Researchers have yet to identify cannabis treatments that definitely cure cancer when used at a specific strength, in a specific mix, and/or within a specific timeframe. But they also can’t prove that chemotherapy or any of the other treatments for breast cancer definitely cures the disease.
Because of the lack of medical research with cannabinoids it’s not clear if either natural, synthetic or combination of both types of cannabinoids are more effective, what doses might be required, or how specific cancers will respond to them. The correct course of treatment might very well be individualized treatment based on one’s biochemistry in conjunction with the type of cancer. So we’re far away from “take two every 8 hours for the next 4 weeks and we’ll test again.”
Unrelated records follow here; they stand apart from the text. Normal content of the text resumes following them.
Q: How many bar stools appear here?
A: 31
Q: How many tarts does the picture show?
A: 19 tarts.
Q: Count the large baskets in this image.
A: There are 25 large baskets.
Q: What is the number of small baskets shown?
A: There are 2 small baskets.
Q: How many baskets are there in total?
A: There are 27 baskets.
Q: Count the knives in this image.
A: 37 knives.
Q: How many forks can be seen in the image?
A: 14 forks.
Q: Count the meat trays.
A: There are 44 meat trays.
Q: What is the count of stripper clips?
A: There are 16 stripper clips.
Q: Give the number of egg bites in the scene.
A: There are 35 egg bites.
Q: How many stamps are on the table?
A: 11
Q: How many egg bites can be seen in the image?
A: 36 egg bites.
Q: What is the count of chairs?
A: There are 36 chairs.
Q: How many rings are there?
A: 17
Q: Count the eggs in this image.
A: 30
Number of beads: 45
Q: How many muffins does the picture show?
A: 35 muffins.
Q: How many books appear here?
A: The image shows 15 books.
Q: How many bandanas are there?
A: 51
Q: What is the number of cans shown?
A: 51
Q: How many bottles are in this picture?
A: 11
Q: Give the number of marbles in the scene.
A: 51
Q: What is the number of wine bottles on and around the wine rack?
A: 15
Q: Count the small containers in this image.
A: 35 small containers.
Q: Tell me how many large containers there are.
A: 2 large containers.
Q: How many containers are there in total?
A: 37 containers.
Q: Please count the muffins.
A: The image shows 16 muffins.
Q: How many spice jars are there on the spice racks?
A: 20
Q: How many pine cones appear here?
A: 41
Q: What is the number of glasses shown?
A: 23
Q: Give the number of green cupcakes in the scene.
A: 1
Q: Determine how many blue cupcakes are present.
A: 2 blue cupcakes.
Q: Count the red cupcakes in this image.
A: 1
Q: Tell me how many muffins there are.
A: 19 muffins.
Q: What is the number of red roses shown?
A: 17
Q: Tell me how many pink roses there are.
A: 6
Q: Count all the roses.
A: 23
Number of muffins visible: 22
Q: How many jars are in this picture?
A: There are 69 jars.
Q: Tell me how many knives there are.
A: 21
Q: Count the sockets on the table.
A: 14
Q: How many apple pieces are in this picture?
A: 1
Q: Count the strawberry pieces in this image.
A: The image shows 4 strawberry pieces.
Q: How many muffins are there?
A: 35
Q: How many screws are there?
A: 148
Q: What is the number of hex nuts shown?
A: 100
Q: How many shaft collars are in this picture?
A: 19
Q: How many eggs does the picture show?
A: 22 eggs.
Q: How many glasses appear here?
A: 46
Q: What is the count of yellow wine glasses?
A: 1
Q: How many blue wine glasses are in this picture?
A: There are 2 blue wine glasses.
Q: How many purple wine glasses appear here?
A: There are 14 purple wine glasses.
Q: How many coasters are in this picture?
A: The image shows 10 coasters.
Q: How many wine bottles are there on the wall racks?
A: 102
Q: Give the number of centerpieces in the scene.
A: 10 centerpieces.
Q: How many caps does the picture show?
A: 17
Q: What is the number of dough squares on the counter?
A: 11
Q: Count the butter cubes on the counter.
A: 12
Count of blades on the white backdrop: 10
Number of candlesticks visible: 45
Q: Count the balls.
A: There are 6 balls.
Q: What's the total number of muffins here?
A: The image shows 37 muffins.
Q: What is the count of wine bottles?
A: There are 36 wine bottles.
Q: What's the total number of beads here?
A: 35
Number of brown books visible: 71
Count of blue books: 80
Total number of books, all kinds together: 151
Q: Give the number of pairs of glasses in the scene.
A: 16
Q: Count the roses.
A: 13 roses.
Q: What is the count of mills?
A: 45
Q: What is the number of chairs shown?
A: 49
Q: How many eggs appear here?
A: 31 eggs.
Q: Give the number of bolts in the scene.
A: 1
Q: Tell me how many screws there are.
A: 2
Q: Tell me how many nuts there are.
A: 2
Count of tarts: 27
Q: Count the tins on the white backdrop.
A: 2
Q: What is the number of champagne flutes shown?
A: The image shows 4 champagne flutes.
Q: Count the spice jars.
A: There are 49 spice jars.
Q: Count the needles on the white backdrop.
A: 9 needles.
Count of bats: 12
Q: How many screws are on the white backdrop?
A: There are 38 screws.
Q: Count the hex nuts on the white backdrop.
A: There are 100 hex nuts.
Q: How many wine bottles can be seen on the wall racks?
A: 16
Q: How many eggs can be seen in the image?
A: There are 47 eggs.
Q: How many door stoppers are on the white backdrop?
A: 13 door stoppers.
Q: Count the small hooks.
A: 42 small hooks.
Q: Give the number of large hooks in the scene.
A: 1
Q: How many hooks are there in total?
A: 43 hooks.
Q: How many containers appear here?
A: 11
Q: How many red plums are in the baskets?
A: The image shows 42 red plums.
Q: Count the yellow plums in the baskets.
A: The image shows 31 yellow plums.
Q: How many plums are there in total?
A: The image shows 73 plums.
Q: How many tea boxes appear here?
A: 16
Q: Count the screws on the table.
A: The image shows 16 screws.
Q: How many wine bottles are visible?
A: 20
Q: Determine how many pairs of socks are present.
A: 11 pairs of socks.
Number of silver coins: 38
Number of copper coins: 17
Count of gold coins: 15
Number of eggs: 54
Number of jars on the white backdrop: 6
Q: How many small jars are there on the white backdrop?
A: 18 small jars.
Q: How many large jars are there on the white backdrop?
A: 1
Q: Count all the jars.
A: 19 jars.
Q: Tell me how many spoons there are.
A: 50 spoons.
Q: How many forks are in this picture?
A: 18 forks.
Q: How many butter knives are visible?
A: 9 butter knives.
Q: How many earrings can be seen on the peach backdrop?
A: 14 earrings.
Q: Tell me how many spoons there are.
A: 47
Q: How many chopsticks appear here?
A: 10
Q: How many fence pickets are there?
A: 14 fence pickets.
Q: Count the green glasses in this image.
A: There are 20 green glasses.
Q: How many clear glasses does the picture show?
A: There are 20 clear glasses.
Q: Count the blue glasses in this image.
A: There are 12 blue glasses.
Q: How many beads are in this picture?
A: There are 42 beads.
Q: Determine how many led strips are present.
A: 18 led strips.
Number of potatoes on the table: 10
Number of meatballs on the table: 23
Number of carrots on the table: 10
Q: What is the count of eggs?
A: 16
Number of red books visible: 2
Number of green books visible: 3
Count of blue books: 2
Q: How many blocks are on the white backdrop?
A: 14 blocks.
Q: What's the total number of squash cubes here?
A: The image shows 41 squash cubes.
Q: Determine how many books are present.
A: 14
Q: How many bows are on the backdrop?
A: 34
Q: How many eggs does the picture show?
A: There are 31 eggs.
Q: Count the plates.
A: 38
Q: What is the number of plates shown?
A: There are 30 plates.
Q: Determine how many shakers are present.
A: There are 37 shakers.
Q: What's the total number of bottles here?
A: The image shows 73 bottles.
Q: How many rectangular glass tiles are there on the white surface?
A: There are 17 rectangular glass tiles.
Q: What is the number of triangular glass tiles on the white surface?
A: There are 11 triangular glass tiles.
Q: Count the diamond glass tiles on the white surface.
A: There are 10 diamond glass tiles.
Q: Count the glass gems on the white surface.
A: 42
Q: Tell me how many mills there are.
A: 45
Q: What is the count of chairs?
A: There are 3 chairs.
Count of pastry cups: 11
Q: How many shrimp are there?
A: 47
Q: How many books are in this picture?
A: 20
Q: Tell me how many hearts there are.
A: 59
Clinical research and treatment is not done with street drugs. It is done with purified drugs in controlled, high dose treatments. Centuries of human experimentation proves that naturally occurring cannabinoids are broadly safe and exhibit relative few side effects beyond dizziness, fatigue, and increased heart rate and appetite. Not bad, when considering the very scary lists of drug related side effects you constantly hear on TV or read about in drug ads.
I am not a doctor. I am a 67 year old breast cancer survivor who did not take chemotherapy. However, taking cannabinoid medication for preventing and treating breast cancer makes sense to me. If my cancer were to reappear tomorrow, I would certainly want access to any and all breast cancer and immune boosting cannabinoid medication (trial or other) that I could get my hands on – immediately. As breast cancer patients, we should collectively speak out for increasing the clinical trials of cannabis medications for boosting the immune system to prevent the breast cancer from recurring, and to help our bodies kill it when it returns.